= Text block =
%%

Memory leak issue with using device contexts - python

I'm using a combination of python and c++ to create a snapshot of a screen area and use that screenshot as part of a video feed (pixmap in a label PyQt5) as well as save the screenshot as a .bmp.. currently done at 30fps for creating a video file later. The code works to this degree so far just fine, aside from the memory leak I'm getting.
contextcreator.cpp, put into libccreator.so
#include "contextcreator.h"
#include <cstring>
#include <stdio.h>
#include <shlwapi.h>
#include <typeinfo>
BYTE* createContext(int x, int y, int width, int height){
HDC hdesktop = GetDC(NULL);
HDC memDC = CreateCompatibleDC(hdesktop);
HBITMAP hbitmap = CreateCompatibleBitmap(hdesktop, width, height);
HGDIOBJ hbitmapOld = (HBITMAP)SelectObject(memDC, hbitmap);
BitBlt(memDC, 0, 0, width, height, hdesktop, x, y, SRCCOPY|CAPTUREBLT);
SelectObject(memDC, hbitmapOld);
BITMAPINFO bmi = {0};
bmi.bmiHeader.biSize = sizeof(bmi.bmiHeader);
GetDIBits(hdesktop, hbitmap, 0, 0, NULL, &bmi, DIB_RGB_COLORS);
BYTE* stream = new BYTE[bmi.bmiHeader.biSizeImage];
bmi.bmiHeader.biCompression = BI_RGB;
GetDIBits(hdesktop, hbitmap, 0, bmi.bmiHeader.biHeight, (LPVOID)stream, &bmi, DIB_RGB_COLORS);
BYTE* data = new BYTE[14 + sizeof(bmi) + bmi.bmiHeader.biSizeImage];
memcpy(data + 14, &bmi, sizeof(bmi));
memcpy(&data[0] + sizeof(bmi) + 14, stream, bmi.bmiHeader.biSizeImage);
for(int i = 0; i < 14; i++){
data[i] = 0; }
delete[] stream;
ReleaseDC(NULL, hdesktop);
DeleteDC(memDC);
return data;
}
void releaseData(BYTE* stream){
delete[] stream;
}
The python code that utilizes libccreator.so
from PyQt5.QtCore import *
from PyQt5.QtGui import *
from PyQt5.QtWidgets import *
from ctypes import *
import ctypes.wintypes as wintypes
import time
import os
os.add_dll_directory("C:/msys64/mingw64/bin")

%%

= The data =
%%

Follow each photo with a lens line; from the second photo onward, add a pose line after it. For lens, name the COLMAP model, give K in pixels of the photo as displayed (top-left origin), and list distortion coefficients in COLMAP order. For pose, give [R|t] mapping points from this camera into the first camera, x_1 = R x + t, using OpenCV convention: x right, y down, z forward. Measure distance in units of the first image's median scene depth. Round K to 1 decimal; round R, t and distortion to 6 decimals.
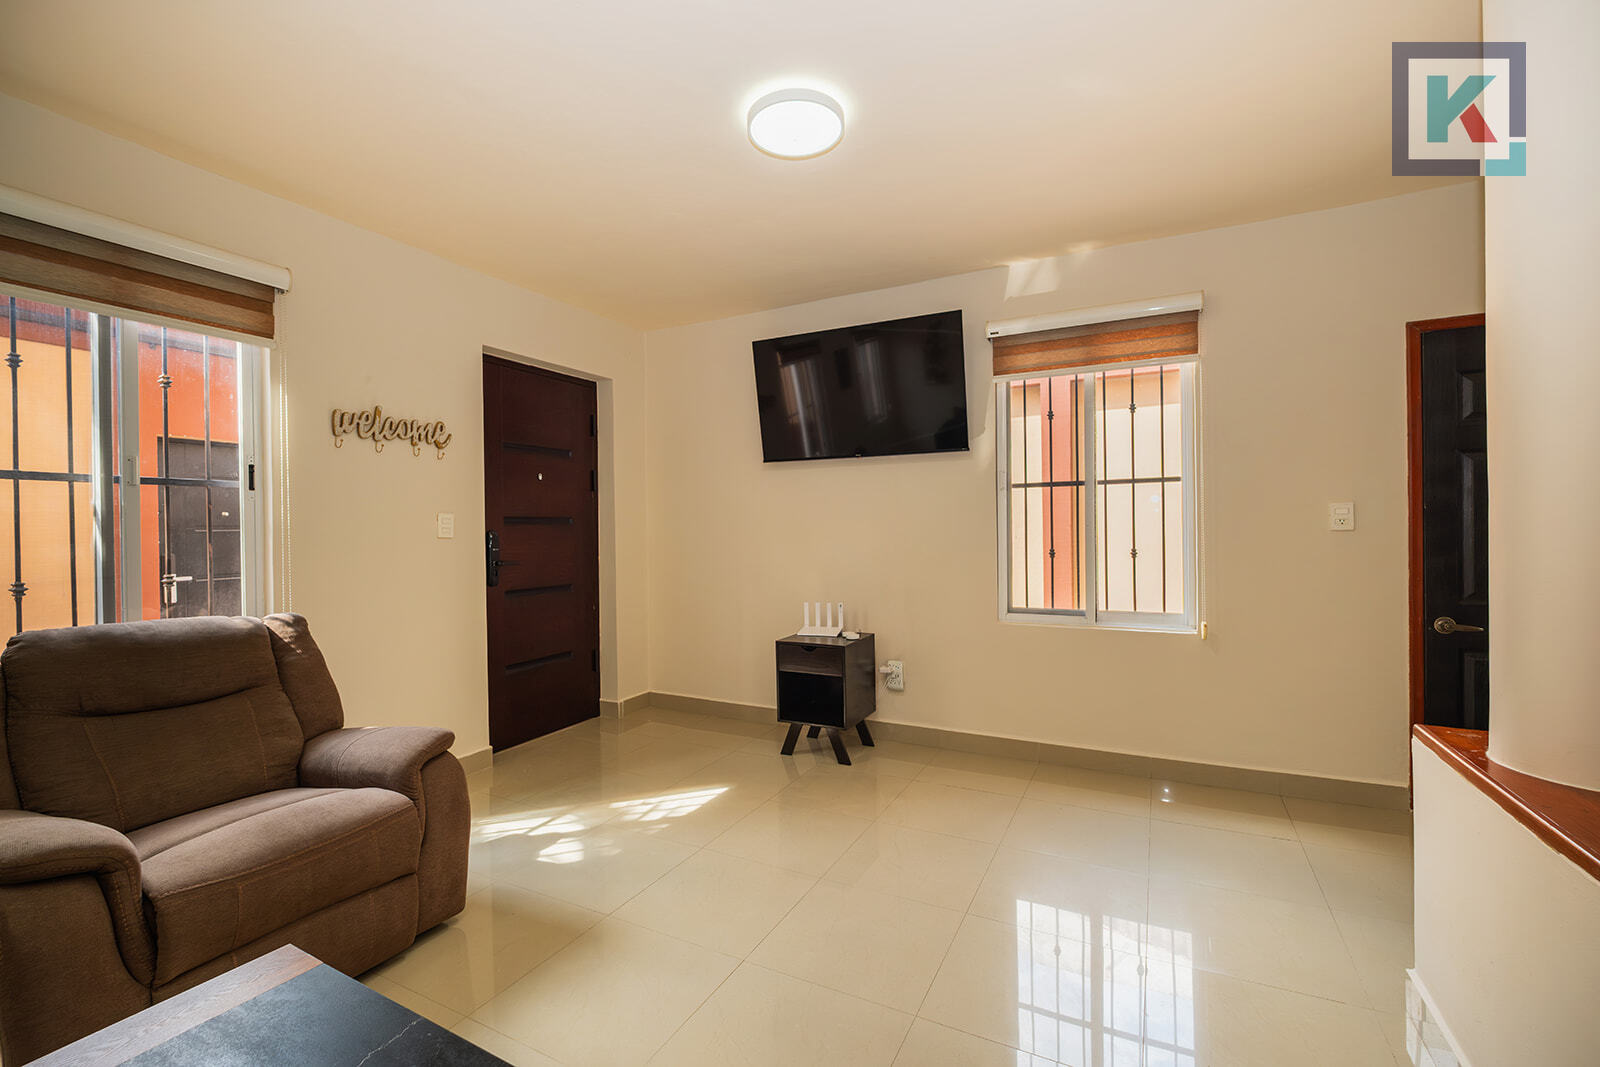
lens RADIAL K [[663.3, 0, 800.0], [0, 663.3, 533.5], [0, 0, 1]] dist [0.000657, 0.000095]
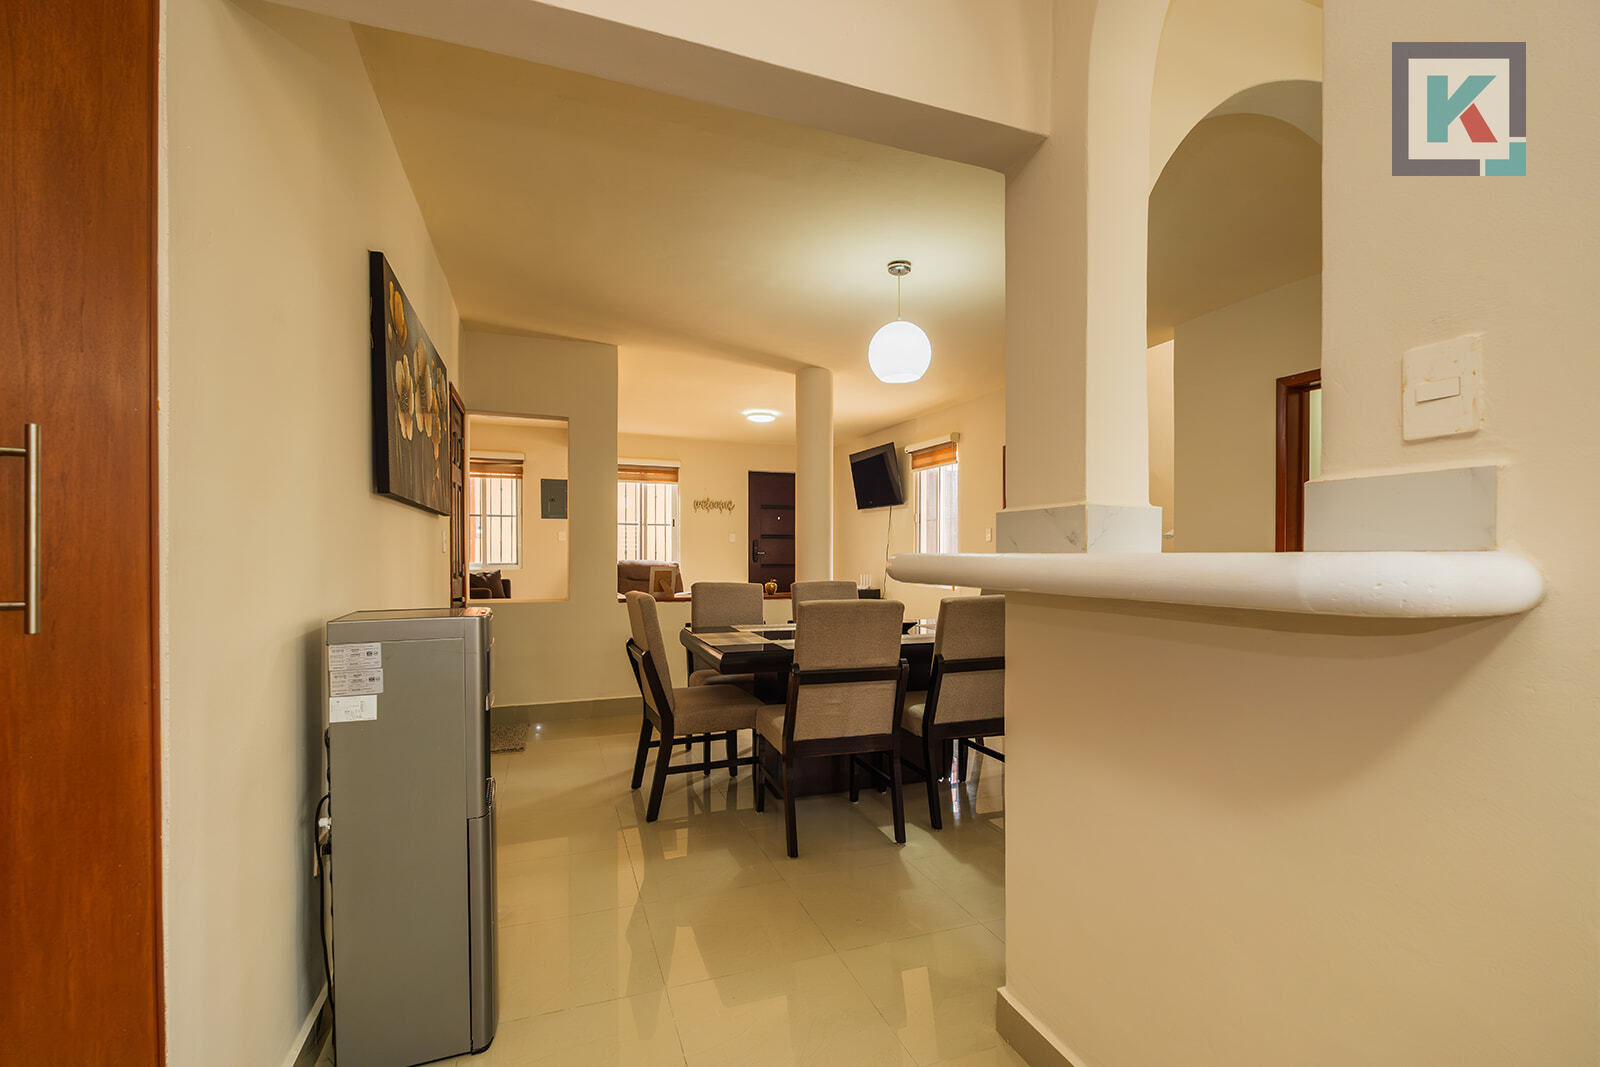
lens RADIAL K [[687.2, 0, 800.0], [0, 687.2, 533.5], [0, 0, 1]] dist [-0.000066, -0.000003]
pose [[0.744257, 0.001589, -0.667891, 1.599295], [-0.010794, 0.999895, -0.009650, -0.007110], [0.667806, 0.014391, 0.744196, -0.938265]]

%%

= Task prompt =
In the post about the device context memory leak, what frame rate are the screenshots taken at?

= Reply =
30 fps